Les services de visioconférence ont vu leur nombre d'utilisateurs considérablement augmenter depuis le début de la pandémie, notamment en raison du confinement de la population mondiale. Zoom en particulier, a connu un succès sans précédent en 2020, ce qui lui a permis d'augmenter son chiffre d'affaires de manière exponentielle. Selon un récent rapport de l'ITEP (Institute On Taxation and Economic Policy), les bénéfices de Zoom ont augmenté de 4 000 % l'année dernière (660 millions de dollars contre seulement 16 en 2019), même si, il est reproché à l'entreprise de n’avoir pas payé d'impôt sur ce revenu. Zoom a gagné 600 millions de dollars en 2020, mais n'aurait pas été imposé.


« Le passage immédiat à l'activité en ligne explique la croissance sans précédent des revenus de l'entreprise. Pour beaucoup, Zoom est devenu un espace de rencontre quotidien omniprésent, que ce soit pour le travail, l'enseignement en classe, les réunions de famille ou les happy hours du soir », indique le rapport de l'ITEP. En effet, Zoom, développé par Zoom Vidéo Communications, une entreprise américaine de services de téléconférence basée à San José, en Californie, est devenue très populaire l'année dernière, après que la pandémie du Covid-19 a obligé les entreprises à faire recours au télétravail.

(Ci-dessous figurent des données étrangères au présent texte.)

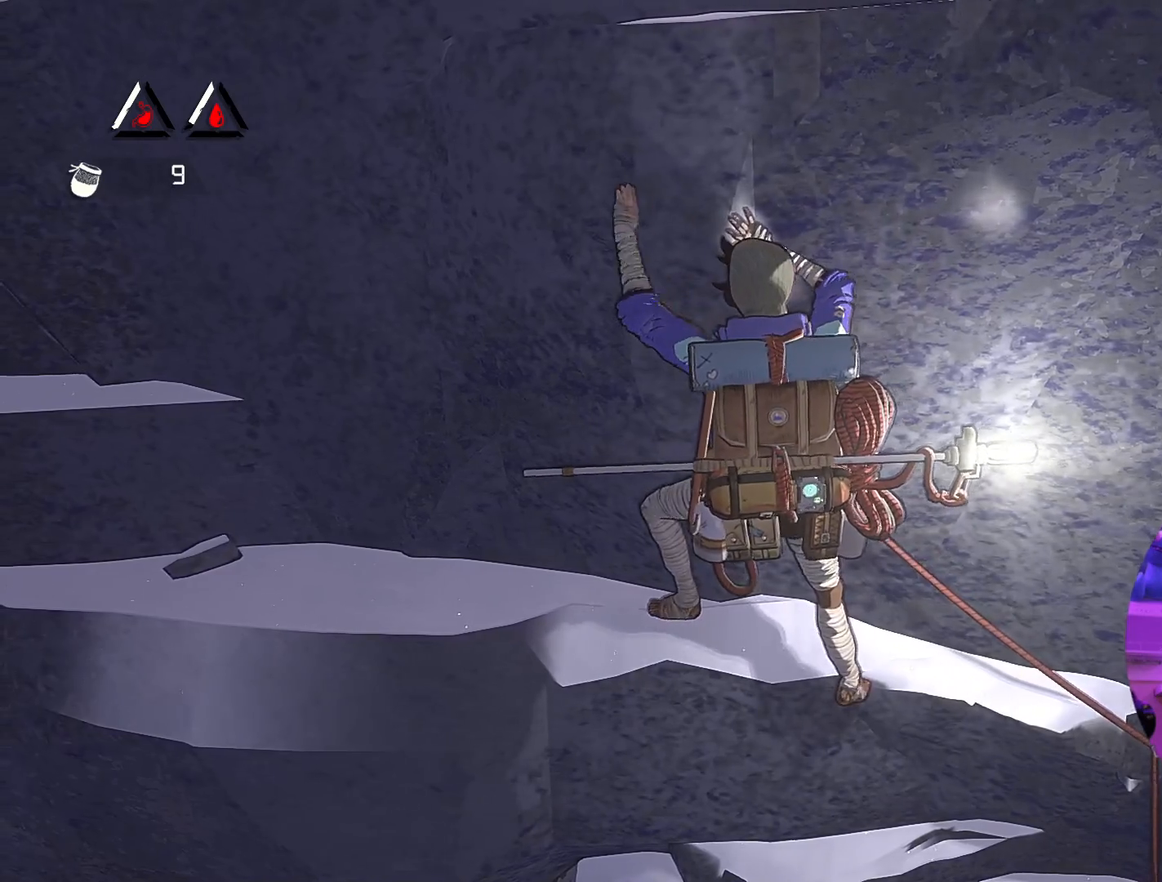
{"buttons": ["R1"], "left_stick": "center", "right_stick": "center", "events": [[317, "R1", "down"], [350, "left_stick", "up"], [500, "left_stick", "center"]]}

Cependant, depuis l’année dernière, le succès sans précédent n’a pas manqué d’attirer l'attention sur l'entreprise et ses pratiques de confidentialité, y compris une politique, mise à jour plus tard, qui semblait donner à l'entreprise l'autorisation d'exploiter des messages et des fichiers partagés lors de réunions à des fins de ciblage publicitaire. En mars 2020, un porte-parole de Zoom a écrit : « Actuellement, il n'est pas possible d'activer le chiffrement E2E pour les réunions vidéo Zoom. Les réunions vidéo Zoom utilisent une combinaison de TCP et UDP. Les connexions TCP sont établies à l'aide de TLS et les connexions UDP sont chiffrées avec AES à l'aide d'une clé négociée sur une connexion TLS ». La déclaration ne semble pas être en droite ligne avec celle de l’entreprise. Le service de visioconférence prétend implémenter un chiffrement de bout en bout. Ce qui ne serait pas vrai car, le service ne prend pas en charge le chiffrement de bout en bout pour le contenu vidéo et audio, du moins comme le terme est communément compris. Au lieu de cela, il offre ce qu'on appelle habituellement le chiffrement de transport.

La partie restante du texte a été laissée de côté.